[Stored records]
(begin)

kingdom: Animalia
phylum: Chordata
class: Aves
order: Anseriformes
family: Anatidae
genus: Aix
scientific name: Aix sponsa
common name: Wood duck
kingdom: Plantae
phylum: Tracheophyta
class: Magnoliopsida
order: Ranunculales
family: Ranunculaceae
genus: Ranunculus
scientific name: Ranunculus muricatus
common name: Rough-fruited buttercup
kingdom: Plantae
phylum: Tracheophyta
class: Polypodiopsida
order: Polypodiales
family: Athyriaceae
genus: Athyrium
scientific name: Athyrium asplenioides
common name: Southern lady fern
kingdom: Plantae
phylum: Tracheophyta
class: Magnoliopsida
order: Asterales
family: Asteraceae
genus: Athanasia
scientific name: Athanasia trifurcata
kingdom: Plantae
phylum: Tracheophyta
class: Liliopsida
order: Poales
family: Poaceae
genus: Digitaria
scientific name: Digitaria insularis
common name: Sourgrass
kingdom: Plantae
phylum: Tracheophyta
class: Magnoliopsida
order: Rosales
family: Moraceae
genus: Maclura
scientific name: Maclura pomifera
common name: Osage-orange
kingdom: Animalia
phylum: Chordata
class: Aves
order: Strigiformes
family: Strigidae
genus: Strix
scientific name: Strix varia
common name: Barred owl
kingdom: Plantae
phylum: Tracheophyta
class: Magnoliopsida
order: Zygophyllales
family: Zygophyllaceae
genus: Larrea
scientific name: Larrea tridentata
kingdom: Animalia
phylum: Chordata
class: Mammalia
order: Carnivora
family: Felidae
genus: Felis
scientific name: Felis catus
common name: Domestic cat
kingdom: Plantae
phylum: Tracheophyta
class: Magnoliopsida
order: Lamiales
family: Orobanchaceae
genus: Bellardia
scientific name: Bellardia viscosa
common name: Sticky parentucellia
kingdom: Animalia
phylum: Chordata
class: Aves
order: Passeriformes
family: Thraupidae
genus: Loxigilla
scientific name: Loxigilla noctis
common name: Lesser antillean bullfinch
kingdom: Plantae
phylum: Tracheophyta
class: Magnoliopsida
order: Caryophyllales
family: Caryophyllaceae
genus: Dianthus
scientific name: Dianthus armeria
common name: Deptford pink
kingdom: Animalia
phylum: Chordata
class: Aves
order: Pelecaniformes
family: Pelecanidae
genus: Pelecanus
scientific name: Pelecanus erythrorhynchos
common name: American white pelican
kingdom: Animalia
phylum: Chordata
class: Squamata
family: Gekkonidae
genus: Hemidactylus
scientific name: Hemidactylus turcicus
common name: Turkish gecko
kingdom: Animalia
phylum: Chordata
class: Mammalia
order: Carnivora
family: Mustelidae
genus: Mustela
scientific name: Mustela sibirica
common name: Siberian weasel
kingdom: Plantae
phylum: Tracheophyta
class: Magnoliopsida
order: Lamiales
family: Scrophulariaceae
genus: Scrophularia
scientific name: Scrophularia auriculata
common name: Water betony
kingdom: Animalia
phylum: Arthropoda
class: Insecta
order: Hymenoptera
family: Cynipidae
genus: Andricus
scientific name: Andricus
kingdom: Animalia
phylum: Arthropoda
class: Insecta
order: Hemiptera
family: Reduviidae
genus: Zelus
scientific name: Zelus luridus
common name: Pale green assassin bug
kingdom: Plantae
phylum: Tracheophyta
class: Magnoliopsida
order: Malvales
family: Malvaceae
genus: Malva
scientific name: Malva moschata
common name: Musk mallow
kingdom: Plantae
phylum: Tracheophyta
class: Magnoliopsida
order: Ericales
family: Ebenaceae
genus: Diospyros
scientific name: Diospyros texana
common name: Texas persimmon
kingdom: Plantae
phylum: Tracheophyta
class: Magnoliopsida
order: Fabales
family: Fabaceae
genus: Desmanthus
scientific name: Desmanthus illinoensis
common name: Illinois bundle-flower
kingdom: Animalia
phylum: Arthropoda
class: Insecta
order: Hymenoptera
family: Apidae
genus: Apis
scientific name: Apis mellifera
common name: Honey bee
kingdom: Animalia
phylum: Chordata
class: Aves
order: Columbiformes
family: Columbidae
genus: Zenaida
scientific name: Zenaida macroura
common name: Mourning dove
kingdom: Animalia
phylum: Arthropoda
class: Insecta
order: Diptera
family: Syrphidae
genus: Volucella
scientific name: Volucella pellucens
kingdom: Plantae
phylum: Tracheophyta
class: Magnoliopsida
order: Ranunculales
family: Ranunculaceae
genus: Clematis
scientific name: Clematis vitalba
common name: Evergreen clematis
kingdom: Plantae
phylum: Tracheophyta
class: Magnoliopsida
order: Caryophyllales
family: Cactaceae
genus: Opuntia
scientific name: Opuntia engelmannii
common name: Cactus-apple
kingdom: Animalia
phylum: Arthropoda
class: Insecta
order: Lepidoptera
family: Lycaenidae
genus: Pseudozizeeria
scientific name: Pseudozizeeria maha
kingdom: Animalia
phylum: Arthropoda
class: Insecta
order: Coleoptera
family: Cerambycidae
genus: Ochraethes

(end)

What the task requires |
Return the lines of the data starting at the line containing "scientific name: Loxigilla noctis" and ending at the line containing "common name: Texas persimmon", both included, reproducing each one exactly.

Complete answer |
scientific name: Loxigilla noctis
common name: Lesser antillean bullfinch
kingdom: Plantae
phylum: Tracheophyta
class: Magnoliopsida
order: Caryophyllales
family: Caryophyllaceae
genus: Dianthus
scientific name: Dianthus armeria
common name: Deptford pink
kingdom: Animalia
phylum: Chordata
class: Aves
order: Pelecaniformes
family: Pelecanidae
genus: Pelecanus
scientific name: Pelecanus erythrorhynchos
common name: American white pelican
kingdom: Animalia
phylum: Chordata
class: Squamata
family: Gekkonidae
genus: Hemidactylus
scientific name: Hemidactylus turcicus
common name: Turkish gecko
kingdom: Animalia
phylum: Chordata
class: Mammalia
order: Carnivora
family: Mustelidae
genus: Mustela
scientific name: Mustela sibirica
common name: Siberian weasel
kingdom: Plantae
phylum: Tracheophyta
class: Magnoliopsida
order: Lamiales
family: Scrophulariaceae
genus: Scrophularia
scientific name: Scrophularia auriculata
common name: Water betony
kingdom: Animalia
phylum: Arthropoda
class: Insecta
order: Hymenoptera
family: Cynipidae
genus: Andricus
scientific name: Andricus
kingdom: Animalia
phylum: Arthropoda
class: Insecta
order: Hemiptera
family: Reduviidae
genus: Zelus
scientific name: Zelus luridus
common name: Pale green assassin bug
kingdom: Plantae
phylum: Tracheophyta
class: Magnoliopsida
order: Malvales
family: Malvaceae
genus: Malva
scientific name: Malva moschata
common name: Musk mallow
kingdom: Plantae
phylum: Tracheophyta
class: Magnoliopsida
order: Ericales
family: Ebenaceae
genus: Diospyros
scientific name: Diospyros texana
common name: Texas persimmon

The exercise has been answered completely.